Vote Yes: Louisiana is one of two states where you can be convicted of a felony and serve life in prison even if two jurors don’t think you did it. The law is a relic of post-Reconstruction white supremacy that’s survived for 120 years.

Vote No: You think it should be easy to lock people away forever.

Fun fact: This is a rare case where The Current makes an endorsement. There’s a moral imperative to right a wrong that’s more than a century old. Vote yes.

Amendment 3: Allows local governments to loan or donate equipment or personnel to each other.

Vote Yes: Local governments do this all the time, but the process isn’t exactly straight-forward because of legal prohibitions. It shouldn’t be illegal for Lafayette to share a tractor with Scott.

Vote No: The law is redundant; local governments already share via cooperative endeavor agreements. If Scott wants that tractor, it better sign on the dotted line.  

Fun fact: Lafayette donated a bunch of police cruisers to the re-established New Iberia Police Department this year. NIPD signed a mutual aid agreement to use LPD’s SWAT team while building its own.

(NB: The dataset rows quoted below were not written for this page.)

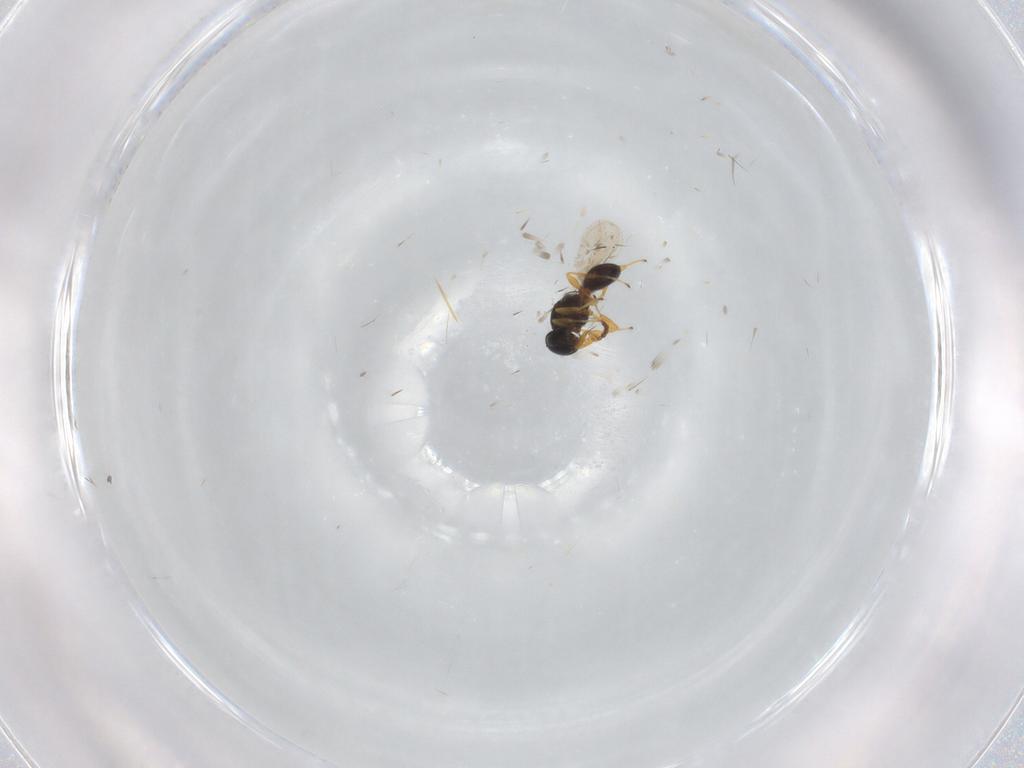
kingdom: Animalia
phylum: Arthropoda
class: Insecta
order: Hymenoptera
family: Platygastridae
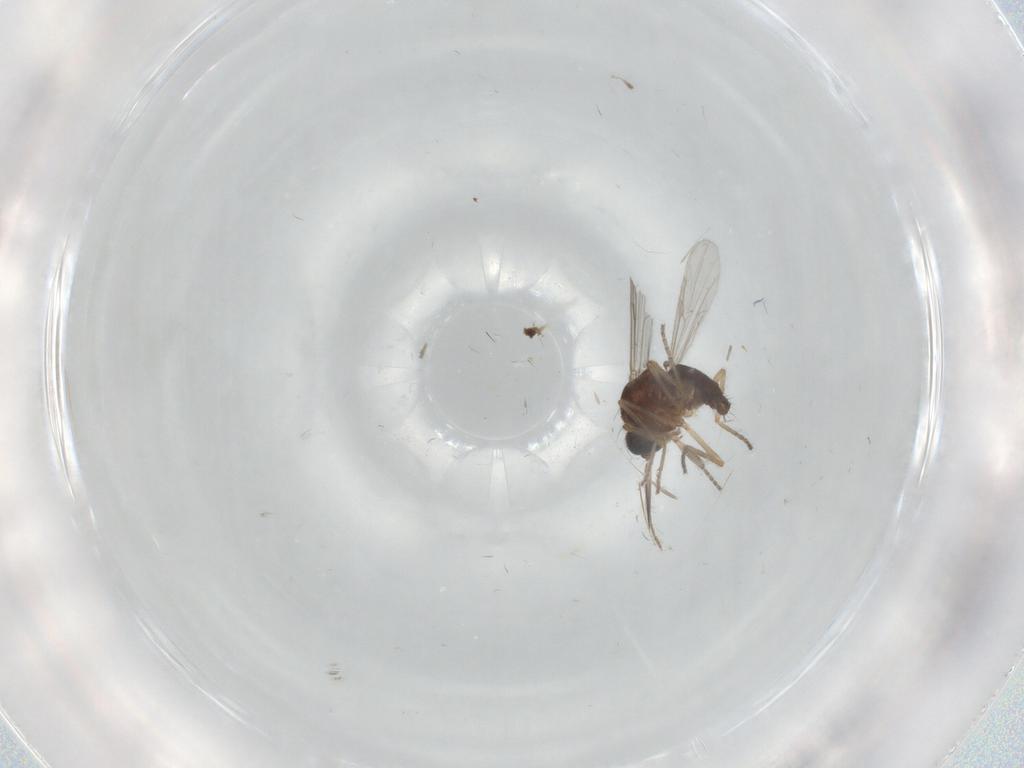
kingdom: Animalia
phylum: Arthropoda
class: Insecta
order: Diptera
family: Ceratopogonidae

Amendment 4: Prohibits using state transportation trust fund dollars for state police

Vote Yes: The state has billions of dollars in backlogged transportation projects. Transportation dollars should be spent on transportation, not traffic control.

Vote No: Lean times call for tough choices, and the state government should have options when shoring up budgets year-to-year.

Fun Fact: Louisiana’s backlog is over $23 billion! That hyperloop will get built long before the backlog is exhausted.

Amendment 5: Extends existing property tax exemptions for disabled veterans and others to properties held in trusts.

Vote Yes: This is a natural extension of existing customs to ease the burden of taxation on those who served and their families.

Vote No: The state of Louisiana’s tax code is a cheesecloth of exceptions. Where does the special treatment stop!?

Patriotic Fact: There are more than 3.8 million veterans in the U.S. living with some combat-related disability. Veterans routinely vote more than non-vets with a participation rate 10 points higher than the rest of the population.

Amendment 6: Creates a four-year phase-in of tax increases linked to property value spikes

Vote Yes: Some property owners can’t keep up with higher taxes when property values skyrocket. This makes those tax bills manageable by phasing in the increase by 25 percent a year over four years instead of all at once.

Vote No: The line of eligibility here is a 50 percent increase in assessed value. Homes below that threshold are left out in the cold arbitrarily. Also, this would make Tax Assessor Conrad Comeaux’s job a lot harder.

Fun Fact: New Orleans Sen. JP Morrell authored the amendment to deal with gentrification and Air BnB.